You know its bad when things are too slimy for the lawyers.
Palace Revolt
They were loyal conservatives, and Bush appointees. They fought a quiet battle to rein in the president's power in the war on terror. And they paid a price for it. A NEWSWEEK investigation.
By Daniel Klaidman, Stuart Taylor Jr. and Evan Thomas
Newsweek
Feb. 6, 2006 issue - James Comey, a lanky, 6-foot-8 former prosecutor who looks a little like Jimmy Stewart, resigned as deputy attorney general in the summer of 2005. The press and public hardly noticed. Comey's farewell speech, delivered in the Great Hall of the Justice Department, contained all the predictable, if heartfelt, appreciations. But mixed in among the platitudes was an unusual passage. Comey thanked "people who came to my office, or my home, or called my cell phone late at night, to quietly tell me when I was about to make a mistake; they were the people committed to getting it right—and to doing the right thing—whatever the price.
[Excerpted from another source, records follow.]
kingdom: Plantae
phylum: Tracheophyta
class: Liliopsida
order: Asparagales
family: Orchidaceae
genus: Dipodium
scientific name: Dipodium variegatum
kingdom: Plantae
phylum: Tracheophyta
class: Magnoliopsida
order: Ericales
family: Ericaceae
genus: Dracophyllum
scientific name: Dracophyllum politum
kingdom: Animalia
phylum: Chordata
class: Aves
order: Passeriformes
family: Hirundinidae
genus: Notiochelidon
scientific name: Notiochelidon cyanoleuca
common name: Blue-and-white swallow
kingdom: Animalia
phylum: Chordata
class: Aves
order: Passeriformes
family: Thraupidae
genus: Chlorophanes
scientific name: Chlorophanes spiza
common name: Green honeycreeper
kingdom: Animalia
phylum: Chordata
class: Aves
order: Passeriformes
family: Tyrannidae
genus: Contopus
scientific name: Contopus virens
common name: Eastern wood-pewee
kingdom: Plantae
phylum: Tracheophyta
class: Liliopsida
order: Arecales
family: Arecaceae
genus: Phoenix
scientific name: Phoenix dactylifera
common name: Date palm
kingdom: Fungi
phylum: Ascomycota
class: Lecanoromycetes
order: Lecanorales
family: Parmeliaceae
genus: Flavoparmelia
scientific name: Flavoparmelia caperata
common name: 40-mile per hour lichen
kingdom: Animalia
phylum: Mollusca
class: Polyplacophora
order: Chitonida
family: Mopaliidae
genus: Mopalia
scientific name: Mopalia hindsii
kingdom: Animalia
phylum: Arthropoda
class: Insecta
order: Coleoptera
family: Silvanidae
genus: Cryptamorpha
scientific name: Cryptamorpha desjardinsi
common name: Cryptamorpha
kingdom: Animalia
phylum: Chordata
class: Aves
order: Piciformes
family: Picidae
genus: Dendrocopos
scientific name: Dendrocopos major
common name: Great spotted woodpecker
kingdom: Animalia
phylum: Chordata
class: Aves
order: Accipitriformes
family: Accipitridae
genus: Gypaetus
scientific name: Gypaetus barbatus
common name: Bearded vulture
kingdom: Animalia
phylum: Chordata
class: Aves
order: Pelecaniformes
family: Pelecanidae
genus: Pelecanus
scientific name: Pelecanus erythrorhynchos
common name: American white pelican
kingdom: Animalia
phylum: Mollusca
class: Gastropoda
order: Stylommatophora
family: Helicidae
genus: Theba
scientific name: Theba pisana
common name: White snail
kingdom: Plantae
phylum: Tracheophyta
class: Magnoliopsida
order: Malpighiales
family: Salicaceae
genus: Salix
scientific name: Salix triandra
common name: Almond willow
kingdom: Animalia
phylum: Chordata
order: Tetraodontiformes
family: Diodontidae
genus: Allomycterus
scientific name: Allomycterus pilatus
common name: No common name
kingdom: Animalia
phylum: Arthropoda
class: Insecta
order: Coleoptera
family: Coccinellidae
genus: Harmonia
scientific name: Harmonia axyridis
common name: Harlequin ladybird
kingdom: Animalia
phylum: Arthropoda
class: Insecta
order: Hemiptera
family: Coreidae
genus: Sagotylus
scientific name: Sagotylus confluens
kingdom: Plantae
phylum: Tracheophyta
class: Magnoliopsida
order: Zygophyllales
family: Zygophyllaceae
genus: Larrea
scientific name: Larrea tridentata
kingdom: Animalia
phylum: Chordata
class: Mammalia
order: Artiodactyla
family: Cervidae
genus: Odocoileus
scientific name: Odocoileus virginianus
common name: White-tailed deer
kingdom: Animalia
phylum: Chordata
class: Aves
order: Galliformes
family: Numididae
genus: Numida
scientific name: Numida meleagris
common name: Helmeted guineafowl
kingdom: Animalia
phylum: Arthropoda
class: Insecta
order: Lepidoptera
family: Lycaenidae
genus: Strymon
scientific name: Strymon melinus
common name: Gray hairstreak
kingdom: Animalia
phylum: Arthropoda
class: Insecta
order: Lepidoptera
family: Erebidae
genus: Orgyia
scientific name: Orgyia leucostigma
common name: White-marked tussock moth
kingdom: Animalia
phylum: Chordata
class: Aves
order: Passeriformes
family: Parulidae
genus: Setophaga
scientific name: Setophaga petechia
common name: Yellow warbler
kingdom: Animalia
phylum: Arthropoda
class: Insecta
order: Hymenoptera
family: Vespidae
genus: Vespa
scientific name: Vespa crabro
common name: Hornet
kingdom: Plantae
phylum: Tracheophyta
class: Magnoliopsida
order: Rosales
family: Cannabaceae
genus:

These people," said Comey, "know who they are. Some of them did pay a price for their commitment to right, but they wouldn't have it any other way."
One of those people—a former assistant attorney general named Jack Goldsmith—was absent from the festivities and did not, for many months, hear Comey's grateful praise. In the summer of 2004, Goldsmith, 43, had left his post in George W. Bush's Washington to become a professor at Harvard Law School. Stocky, rumpled, genial, though possessing an enormous intellect, Goldsmith is known for his lack of pretense; he rarely talks about his time in government. In liberal Cambridge, Mass., he was at first snubbed in the community and mocked as an atrocity-abetting war criminal by his more knee-jerk colleagues. ICY WELCOME FOR NEW LAW PROF, headlined The Harvard Crimson.
They had no idea. Goldsmith was actually the opposite of what his detractors imagined. For nine months, from October 2003 to June 2004, he had been the central figure in a secret but intense rebellion of a small coterie of Bush administration lawyers.